Oh, you shouldn’t have

If you do the math, $335 million divided by 200,000 is $1675 per borrower, and the settlement agreement indicates that the amount borrowers will receive will average $1600. While obeying the usual “no one admits to anything” forms, the settlement has language that indicates that borrowers were overcharged in the range of several hundred dollars to several thousand dollars. So at a superficial level, one might conclude the settlement amount is roughly in line with the damages suffered by borrowers.

But is it? First, we don’t know the distribution of the alleged damages. And there is a net present value issue. These abuses were first noticed by the Fed in 2006 (and since, as we wrote in 2007, the Fed was even more lax than the OCC in enforcing subprime-related legislation, one can assume the conduct was flagrant) and referred to the DoJ, and the Office of Thrift Supervision made a similar referral in 2008. So the conduct started before 2006 and continued to the end of the subprime market. Countrywide has thus has the use of its presumably ill gotten money all these years. And if this settlement is philosophically a disgorgement, that suggests that a fine is also in order. And there are other cute features, such as the settlement is to be administered by someone hired and paid for by Bank of America.

More important, given the number of people involved, one has to think that there are some cases where the difference between the cost of the loan these borrowers got and the cheaper ones they qualified for could have made the difference between a borrower making it versus going into delinquency. So for any cases where the overcharges tipped a stressed borrower into a foreclosure, the settlement is clearly inadequate.

This is how the DoJ sees the situation:

“Chances are, the victims had no idea they were being victimized,” said Thomas E. Perez, the Justice Department’s assistant attorney general for civil rights. “It was discrimination with a smile.”

That isn’t the way lawyers on the ground see it. For instance, I received this e-mail from attorney Michael Olenick, and I’ve heard similar accounts over the years:
Yves Smith on the lovely Christmas gift the DoJ just gave to Bank of America with their $335 million “record” settlement:

The second most common story I hear from homeowners — after being told to stop paying — is they were bait-and-switched to sub-prime loans. It happened to me. When people showed up to a closing there was a sub-prime loan when they’d asked for, qualified for, and agreed to a standard loan. But then they were told “you can walk away but then you’ll be in breach to the seller since we are offering you a loan, and then the seller will then sue you and you’ll ruin their own closing .. but don’t worry because you can always refi it into a prime loan.”

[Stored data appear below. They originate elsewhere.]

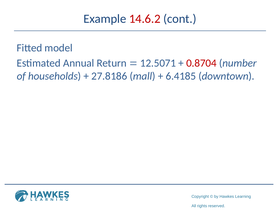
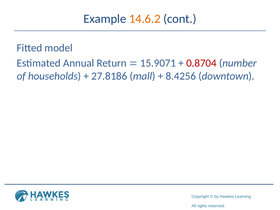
14.6.2 colour: red -> orange
12.5071: 12.5071 -> 15.9071
6.4185: 6.4185 -> 8.4256
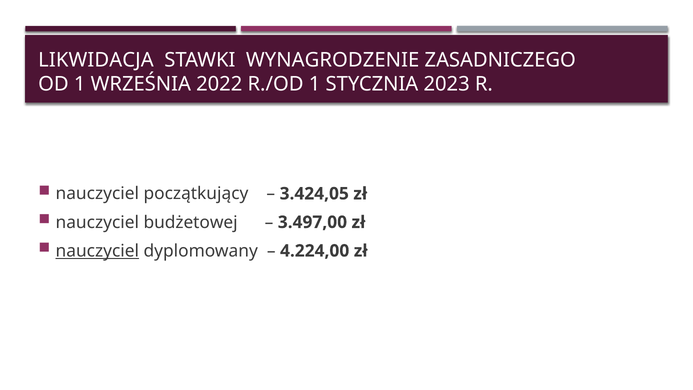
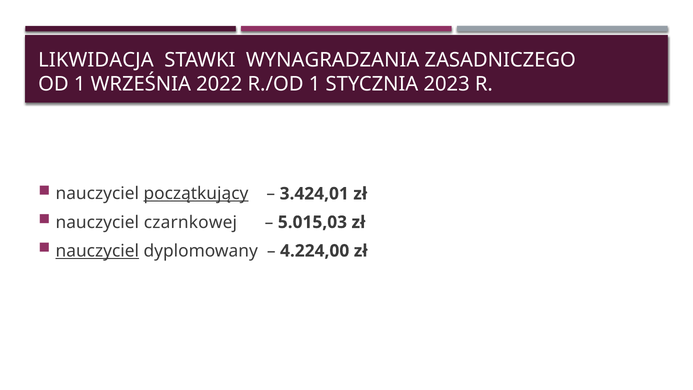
WYNAGRODZENIE: WYNAGRODZENIE -> WYNAGRADZANIA
początkujący underline: none -> present
3.424,05: 3.424,05 -> 3.424,01
budżetowej: budżetowej -> czarnkowej
3.497,00: 3.497,00 -> 5.015,03
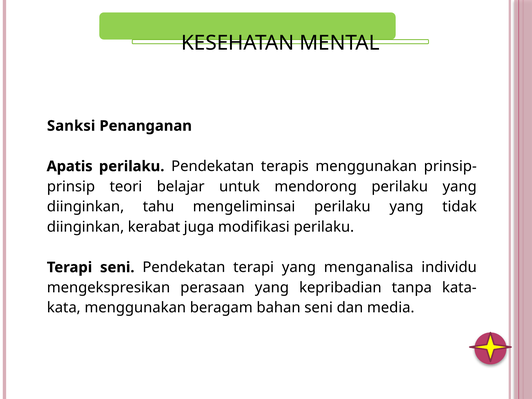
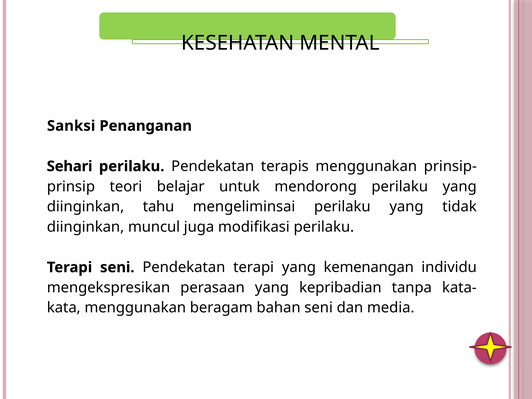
Apatis: Apatis -> Sehari
kerabat: kerabat -> muncul
menganalisa: menganalisa -> kemenangan
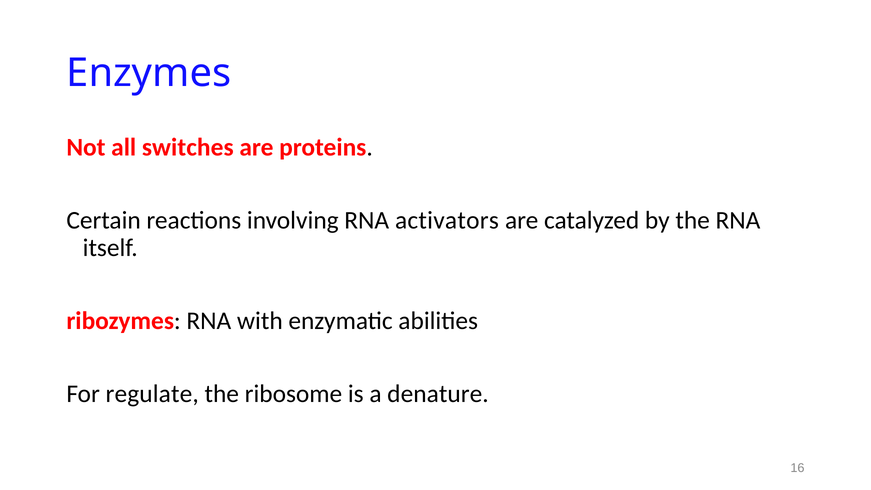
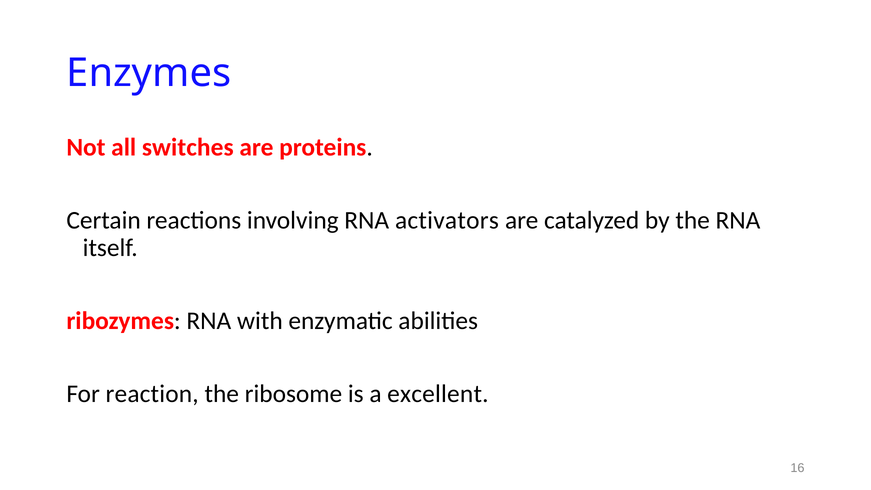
regulate: regulate -> reaction
denature: denature -> excellent
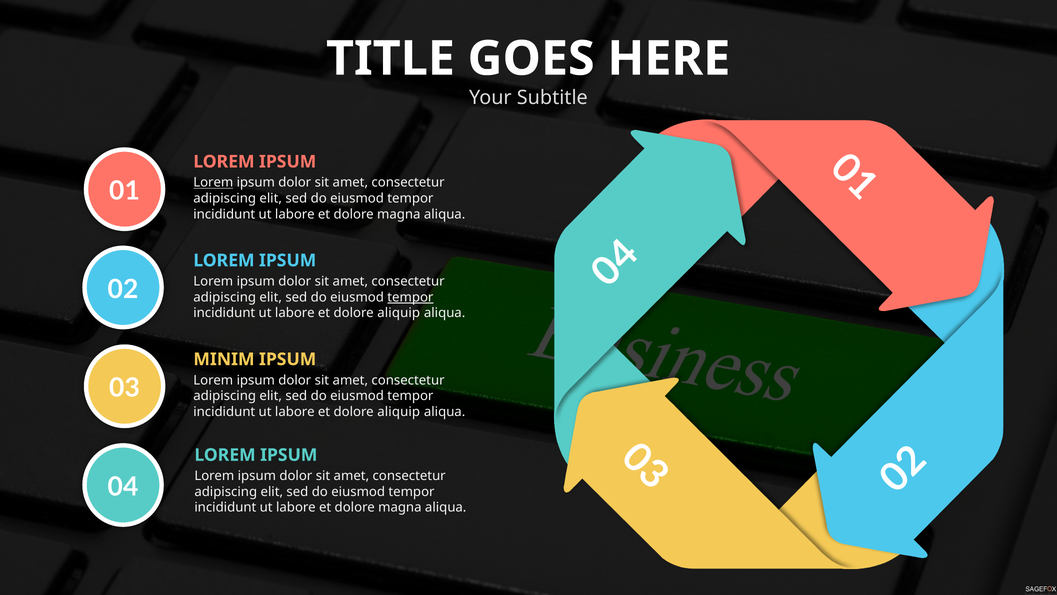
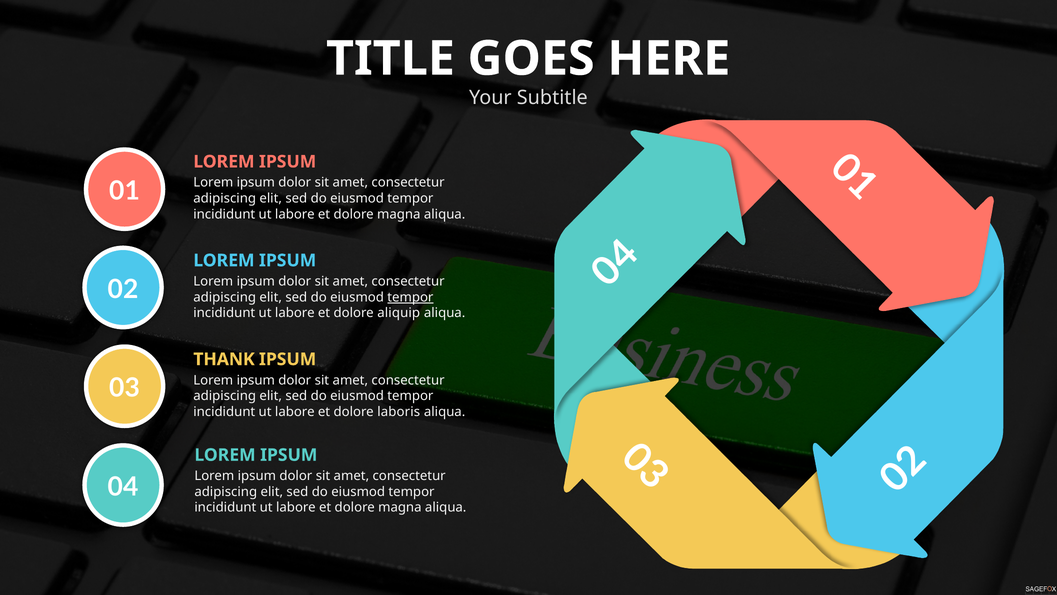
Lorem at (213, 182) underline: present -> none
MINIM: MINIM -> THANK
aliquip at (399, 412): aliquip -> laboris
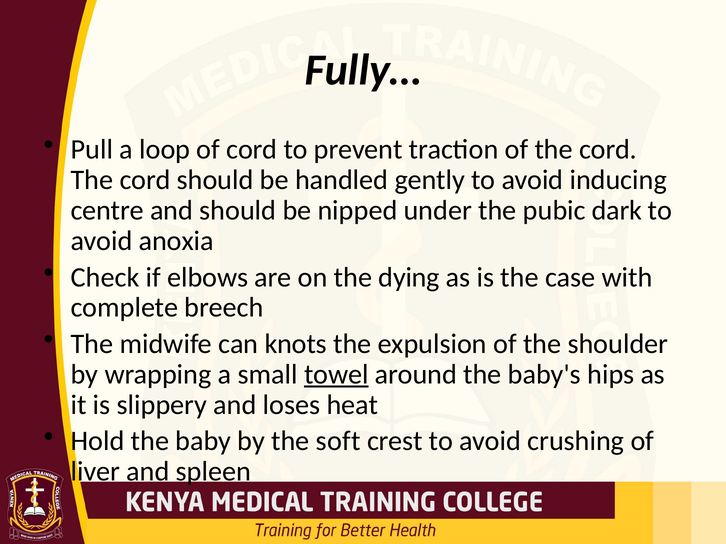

They’re paying a token fine for discrimination when, for once, on this issue, they probably weren’t discriminating at all: they were equal opportunity fraudsters.

So we have the appearance of justice being done, when much bigger crimes go uninvestigated and unpunished.

Rich Eskow has more.

2 thoughts on “Oh, you shouldn’t have

  1. The thieves and war criminals of the 1% never go to jail for stealing from or killing those in the 99%. At least not in America. This is a Capitalist country where the “buyer beware” and the military industrial complex needs wars (in defense of protecting our way of life and freedoms) to make a profit. Does anyone except the Right buy into this nonsense anymore?

  2. “abuses were first noticed by the Fed in 2006” Really? In beltway speak that means that the abuses were too flagrant to deny any longer.